Your trustee will hold great power. That power comes with a tremendous amount of responsibility. Here is a short list of things a trustee is responsible for: collecting all assets, managing taxes, investments and real estate, following ever-changing rules, regulations, and laws and is personally responsible for all trust assets, distributions, filings, and document compliance. The trustee must also take care of beneficiary needs, answer beneficiary questions and account to all involved. Leaving your care and your beneficiaries in the hands of someone not qualified to administer trusts can be detrimental. Time, experience, resources and oversite favor choosing a professional trustee to serve you and yours:
TIME: The work takes time. Your trustee must have the time to do a good job while burdened with so many complicated and time-consuming duties. The work takes attention to detail and adherence to deadlines. Non-professional trustees will have to “make time” to take care of trust matters and such important duties can become quite burdensome. The work of the trustee can and does consume significant trustee time and effort.
On the other hand, professional trustees work on trust matters daily. The tools to administer trusts efficiently are already in place and put to work for you and yours. Trust administration processes and procedures are well known to the professional and the professional has the time to do what is required of the position. Speedy or rushed decisions are detrimental to trust administration and should be avoided.
Lastly, professionals are always around. Family and friends can pass away; become incompetent themselves or simply move on. Relationships change over time. Professional trustees are not subject to such changes.
Experience: A trustee without experience must rely on a group of outside professionals to do the job correctly. The team approach works well, but can dramatically increase expenses to the trust assets. Trustees are required to hire professionals for duties outside of their experience, thus adding to administration expenses. Outside advisors often become the “surrogate trustee team” and they each charge accordingly. Experienced trustees do not need to heavily rely on outside aid, thus reducing expenses.
Tax elections and preparation, discretionary distributions and recordkeeping duties require specialized experience that most non-professionals lack. Mistakes in these areas can be quite expensive and time-consuming. Due dates and tax elections are routinely addressed by professional trustees while such issues may not be effectively managed by laypersons. Tax penalties for late filings, amendments to tax returns and additional tax representation fees can all result from inadequately managed trust duties.

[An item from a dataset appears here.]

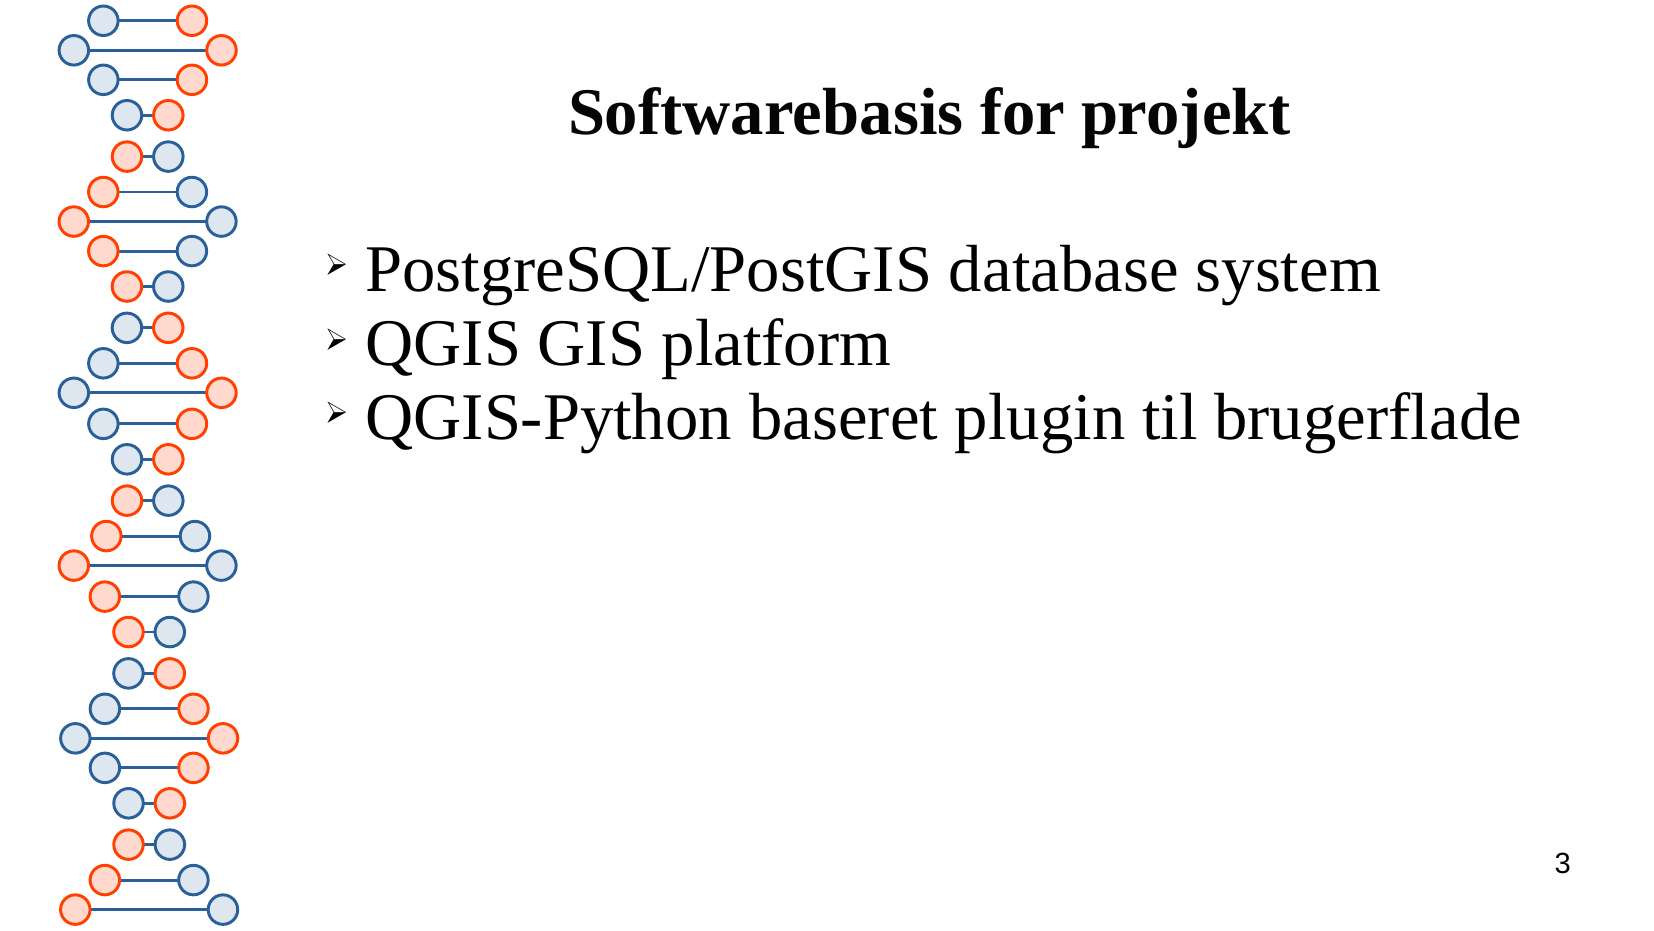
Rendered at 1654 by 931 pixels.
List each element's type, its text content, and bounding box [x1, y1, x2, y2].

subtitle PostgreSQL/PostGIS database system QGIS GIS platform QGIS-Python baseret plugin til brugerflade [324, 110, 1654, 650]
title Softwarebasis for projekt [265, 35, 1595, 189]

It is not hard to appreciate the benefit of using an experienced professional to handle matters, considering the possible financial damage to beneficiaries. Only professional trustees are continually engaged in the regulatory, legal and procedural duties required of a trustee. Since your trustee choice can be subject to personal financial liability for mistakes and delays, it makes sense to name a professional trustee to manage risk as well.
Resources: The tools a trustee must utilize are many. Tax advice, legal representation, real estate, benefits, investments and other life-related matters must be managed. A professional trustee has the resources to cover every aspect required of administration. The recordkeeping system provided by professionals is unavailable to non-professionals. Professional trustees have online information systems that are always accessible to you and your beneficiaries. Simply put, non-professional trustees simply do not have the necessary technologies and professional network to efficiently and accurately manage your trust.

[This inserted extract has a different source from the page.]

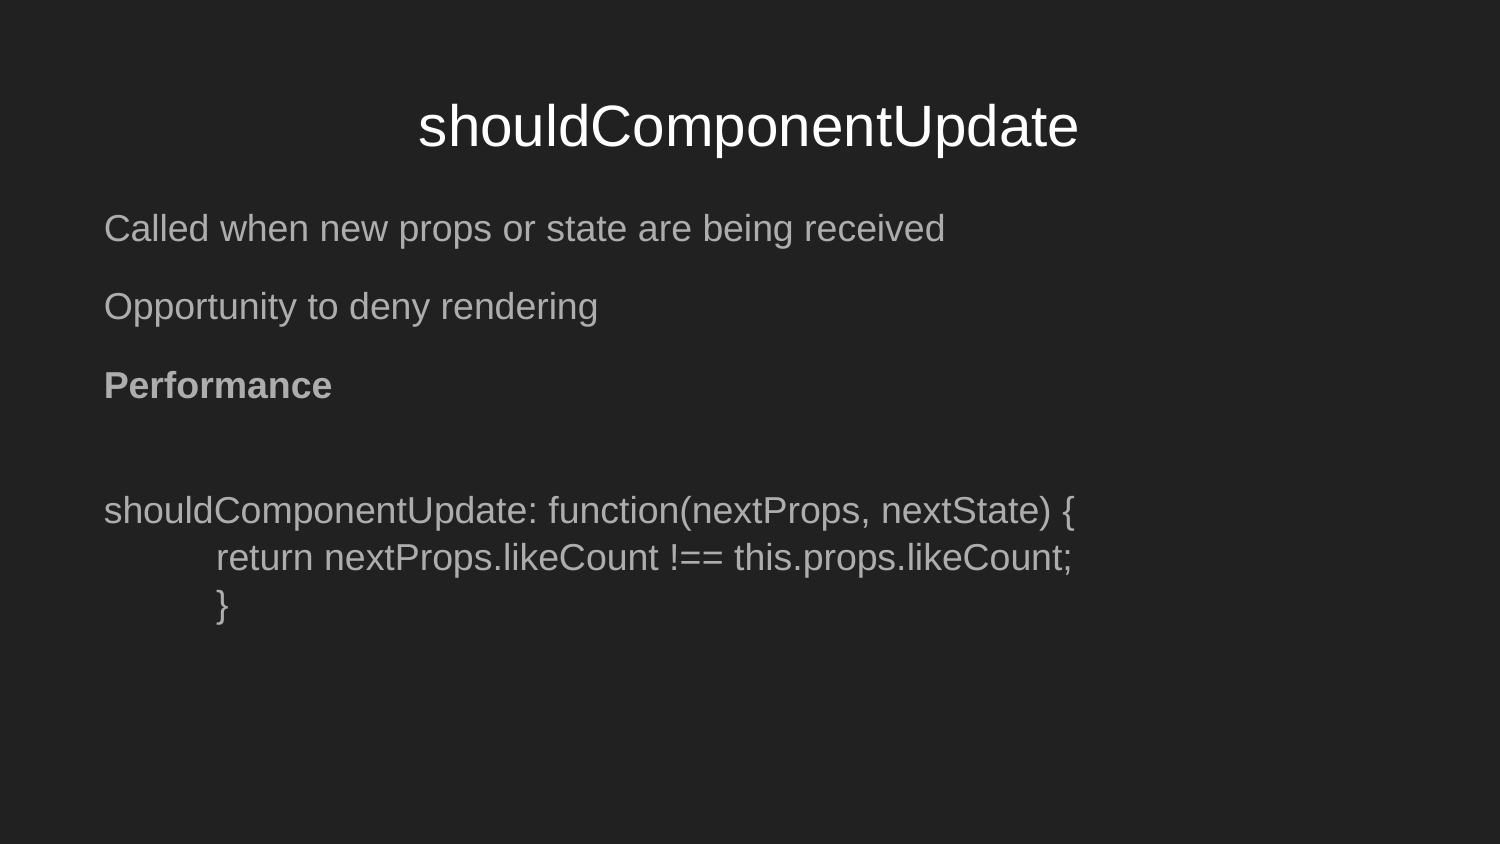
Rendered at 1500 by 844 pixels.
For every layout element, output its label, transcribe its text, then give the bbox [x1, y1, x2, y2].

title shouldComponentUpdate [51, 72, 1449, 167]
list Called when new props or state are being received Opportunity to deny rendering Performance shouldComponentUpdate: function(nextProps, nextState) { return nextProps.likeCount !== this.props.likeCount; } [51, 189, 1449, 750]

Oversight: Most trusts are private. That privacy is often a cherished benefit of using a trust in your estate planning. That privacy does have a downside. If a non-professional is chosen as trustee, that trustee will not have anyone to oversee the administration. There will be no “check” on the trustee to make sure processes, procedures, laws, and other regulatory matters are adhered to. Only professional trustees are subject to regulatory scrutiny and audits. Oversight and control results in greater transparency and consistent trust administration.
What about costs? Family will do this for free right? Appointing a family member or friend makes more sense right?
It is easy to understand that estate planning is very personal. Choosing family or friends to be your trustee (who may take care of your when you are unable to handle your affairs) seems like a natural choice to make. “A pro won’t know me or my family!” is a common concern. Actually, the very fact that a professional trustee is not a family member or friend has benefits.
The third-party nature of the professional can be beneficial to trust administration. Third party trustees are not beholden to anyone and can help smooth over or prevent disagreements among family beneficiaries as a neutral. Often, a chosen family member or friend is placed under such stresses by beneficiaries that they cannot remain at arms-length from the situation. Many family fights begin by having one family member administer property for other family members. Add in possible delays and mistakes made by the family member trustee to the family dynamic and trouble brews.
Professionals are efficient in the way they work, and can result in fewer fees since they need not rely on many outside advisors. All trustees acting can, by law, receive fees for the work they perform. Often non-professional trustees call professional trustees and ask what the pro charges and have to add on the outside advisor fees as well. So, in the end, the fees paid to a professional, like in many other parts of life, is money well spent and a decision well-made. The time, experience, resources, and oversight of a professional simply cannot be replaced by choosing family or friends to such an important post.